A few simple steps with your pill, and you can avert the monthly menstrual blood flow. These are described below:
  • Take the hormonal pills from the pack for the first three weeks.
  • On the first day of the fourth week switch to a new pack of pills. Take the pill meant for the first day of the second month and continue with the pack. You can safely discard the dummy pills of the first pack.
  • When 21 pills (meant for the first three weeks for the second month) from the second pack gets over, use a third pack. Discard the dummy pills of the second pack.
  • Continue using the hormonal pills and discard the sugar pills till you don't want to menstruate.
  • If you want to resume your monthly bleeding you can start taking the placebo pills on the fourth week of every month, or you can stop using birth control pills altogether. (Note: the latter method will not protect you from a pregnancy.)
Certain antibiotics and other medication can hamper the effects of the pill.

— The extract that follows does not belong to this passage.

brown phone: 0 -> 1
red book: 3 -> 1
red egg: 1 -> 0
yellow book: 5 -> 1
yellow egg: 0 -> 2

Monophasic vs. Multiphasic Pills
Before using birth control pills, it is important to understand the types available in the market. Contraceptive pills could be either monophasic or multiphasic (biphasic or triphasic). Monophasic pills are those that use a constant and defined concentration of estrogen and progestin. However, multiphasic pills have varied concentration of hormones. The pills (multiphasic) to be taken in the first week will have lower hormonal concentration compared to the pills of the second week. If there are two variations in such concentration, it is called biphasic pills, whereas three variations of concentration are called triphasic pills.
Monophasic pills work effectively by preventing your periods, whereas, multiphasic pills are quite cumbersome to use. They increase the chances of having breakthrough bleeding, rendering them to be a secondary option.

Mini-pills have only progestin (no estrogen) in them, making them apt for women who are breast feeding or experience severe side effects.

There is a simple explanation for it. The hormonal strength of the first week pills (new pack) of multiphasic pills will be much less than that of the last week pills of the previous pack. Hence the fluctuations in hormone levels usually lead to breakthrough bleeding. So if you want to be absolutely sure, use monophasic birth control pills for the purpose.
It will be beneficial if you start using a particular brand of pills months before you actually want to miss your periods. Your body requires time to adjust to the new hormonal environment set in your body by them.
Health Concerns
Although skipping periods using pills sound convenient, it may cause health problems in some women. Some prominent side effects are similar to the side effects that are experienced from using oral contraceptives. Sometimes, women may experience nausea, irregular bleeding or spotting, mood changes, weight gain, etc. However, these problems usually persist till the body gets adjusted to the pills. Nevertheless, it is said that continuous use of these pills can increase the risk of having a heart attack, blood clot, stroke, etc. Some studies also say that taking birth control pills continuously can lower libido or sex drive.
Regular usage of the pills reduces the risk of ovarian cancer by 30-35%.

Some experts are of the opinion that taking such pills to avoid periods are totally safe. Due to certain medical issues (hemorrhage, surgery, etc.) loss of blood due to periods may be undesirable. There are women who take birth control pills continuously to skip their periods altogether. It is said to be the best way of freeing themselves from the problems associated with monthly periods. Women who take this pill regularly have said that it has helped in improving their quality of life.
With this two-sided argument, the safety of skipping periods still remains a big question. However, medical evidence shows that taking birth control pills for skipping periods does not cause major side effects or health problems in women. Nevertheless, if you want to take the pills to stop menstrual bleeding for a long time, it is advisable to consult your doctor to help prevent any kind of complications.
DISCLAIMER - This HerHaleness article is for informative purposes only, and should not be used as a replacement for expert medical advice.